Work request ->
At the line containing "Vitamins, minerals, and supplements", begin retyping, and continue word for word until the records below run out.

Listed entries ->
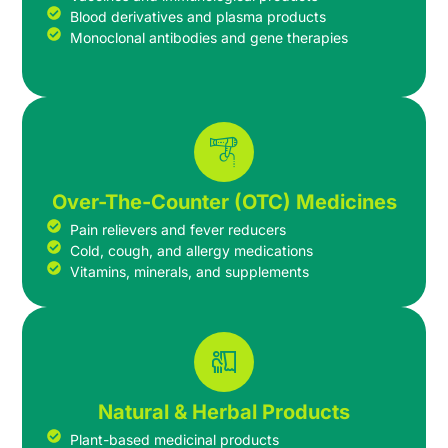
Blood derivatives and plasma products
Monoclonal antibodies and gene therapies
Over-The-Counter (OTC) Medicines
Pain relievers and fever reducers
Cold, cough, and allergy medications
Vitamins, minerals, and supplements
Natural & Herbal Products
Plant-based medicinal products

Written reply ->
Vitamins, minerals, and supplements
Natural & Herbal Products
Plant-based medicinal products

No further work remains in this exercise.